Gold production at B2Gold’s Goose open-pit and underground project in Nunavut has been delayed by three months due to equipment availability, unfavourable weather conditions and a focus on other construction tasks, as reported by Engineering News. The revised schedule means that B2Gold is now expected to pour first gold at its Goose project during the second quarter of 2025—one quarter later than previously estimated—with full production expected to commence in the third quarter. 

George Pirie, Ontario’s Minister of Mines, announced on May 6 that the province will be allocating an additional $15 million over the next three years to expand the Ontario Critical Minerals Innovation Fund, as reported by Northern Ontario Business. The investment will assist in establishing the province’s supply chain to fulfill the projected demand for the critical minerals needed to develop batteries and EVs. 

José Raúl Mulino, Panama’s incoming president, has made it clear that discussions with First Quantum Minerals about reopening its Cobre Panama mine are off the table until the company drops its arbitration claims against the country, as reported by Reuters. The company is seeking billions in compensation after the Panamanian government ordered First Quantum’s giant copper mine to be shut down in late 2023. 
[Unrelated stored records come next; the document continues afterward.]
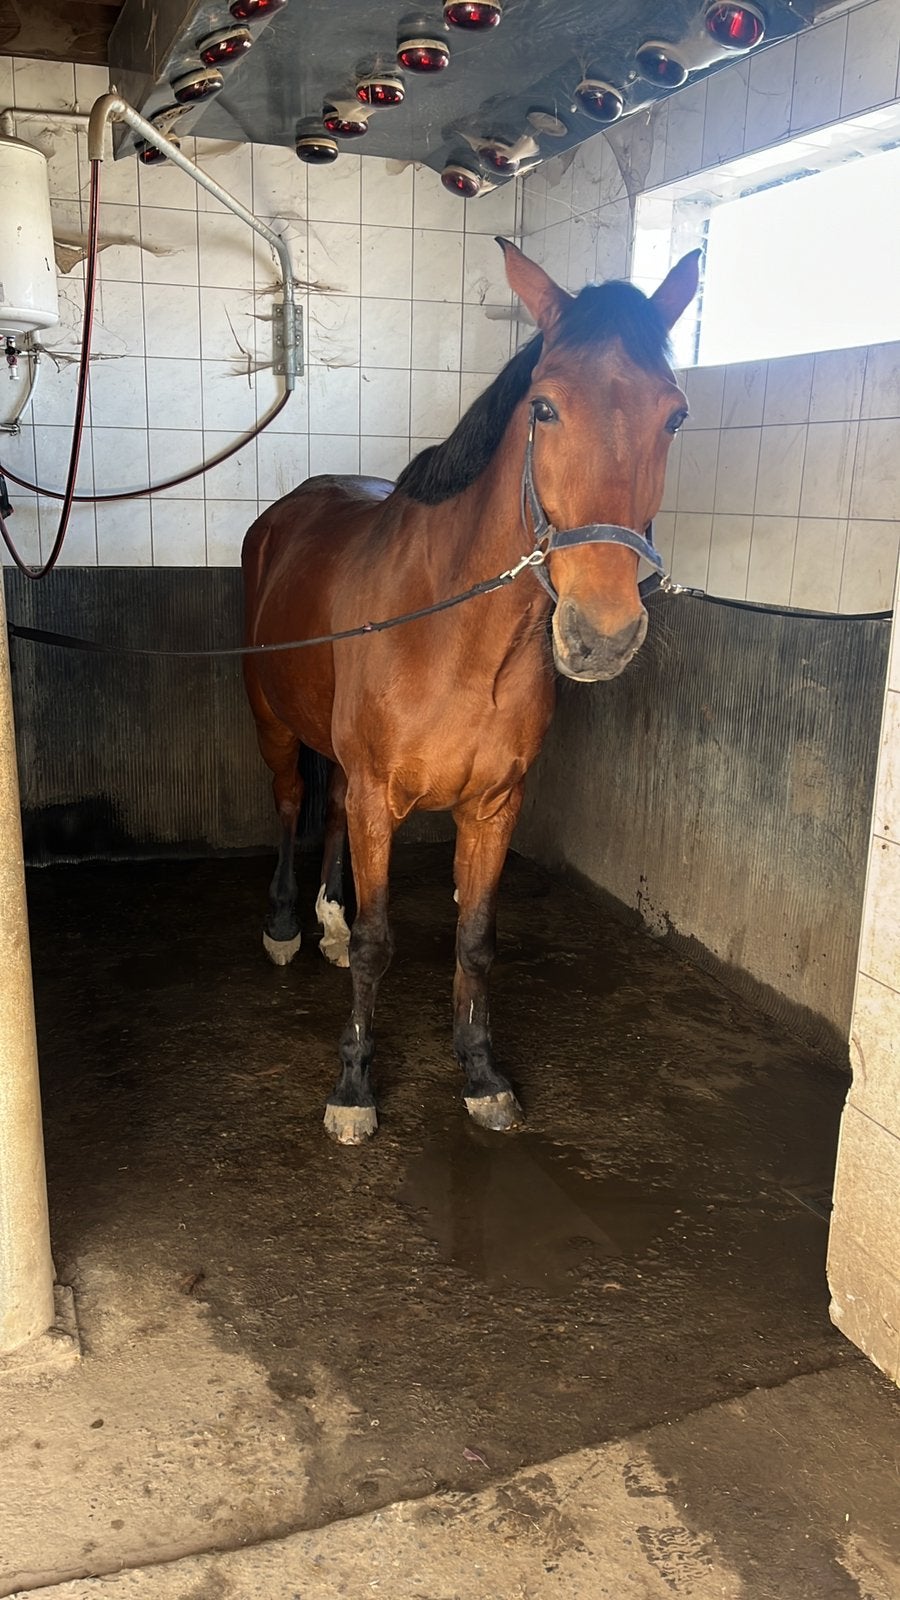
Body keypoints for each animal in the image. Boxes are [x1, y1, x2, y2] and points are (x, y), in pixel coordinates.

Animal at [242, 240, 699, 1145]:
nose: (602, 633)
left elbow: (477, 939)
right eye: (545, 409)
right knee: (289, 802)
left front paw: (482, 1072)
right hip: (273, 724)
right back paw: (285, 926)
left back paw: (328, 922)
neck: (457, 638)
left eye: (674, 416)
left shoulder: (493, 805)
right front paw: (354, 1087)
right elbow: (383, 944)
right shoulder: (381, 797)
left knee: (330, 807)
Three Canadian cleantech companies are in the running for the Xprize, a carbon removal competition funded by the Musk Foundation, as reported by The Northern Miner. Arca, one of the 20 finalists, signed a deal with BHP in November to develop a carbon dioxide mineralization project that utilizes tailings from the Mount Keith nickel mine in Western Australia. The other two Canadian finalists are Planetary Technologies and Skyrenu Technologies. The winner will be revealed in April 2025 and will receive US$50 million. 

According to analysis from the Toronto-based law firm Osler, proposals made by the Canadian federal government to alter the country’s environmental regulations likely will not do much to expedite the approval process for resource projects, as reported by The Northern Miner. Osler released an analysis earlier this month stating that if the changes are made in their current state, the act could once again be deemed as unconstitutional and challenged by provinces, and the proposed changes would likely undergo modifications via a public consultation process.  

Michael Lodge, the secretary-general of the International Seabed Authority (ISA)—who is an advocate for deep-sea mining and has sparred with environmentalists—is running for a third term at a pivotal time, as reported by Bloomberg. An upcoming election at a meeting in July will determine if Lodge will be replaced by Brazilian marine scientist Leticia Carvalho, who would likely have a different view on mining the seabed. The result holds weighty economic and environmental implications for deep-sea mining, with the ISA under pressure to finalize regulations that could see mining commence within the next two years.  

A study conducted by researchers from Illinois’ Northwestern University has revealed that a catalyst composed of molybdenum and granulated sugar is able to eliminate carbon dioxide gas, as reported by After researchers used sugar as a carbon source to transform molybdenum into molybdenum carbide, the resulting catalyst was able to convert CO2 into carbon monoxide with high selectivity. The researchers say that this development could have applications in carbon capture and sequestration technology.  

Those conducting feasibility studies have a tendency to misrepresent figures, resulting in unrealistic estimates, wrote Dan Kappes in the March/April issue of CIM Magazine. He argued that introducing a new section to the NI 43-101 study that seeks to compare capital and operational expenses of a project with accurate industry data could offer more transparency when it comes to producing feasibility studies.  

Backfilling in underground mines in the Arctic is rife with challenges due to extreme weather and the remoteness of the region, as reported by Sarah St-Pierre in the March/April issue of CIM Magazine. One solution to combat these challenges could be frozen backfill, which is cost effective and replaces the need for cement as a binder.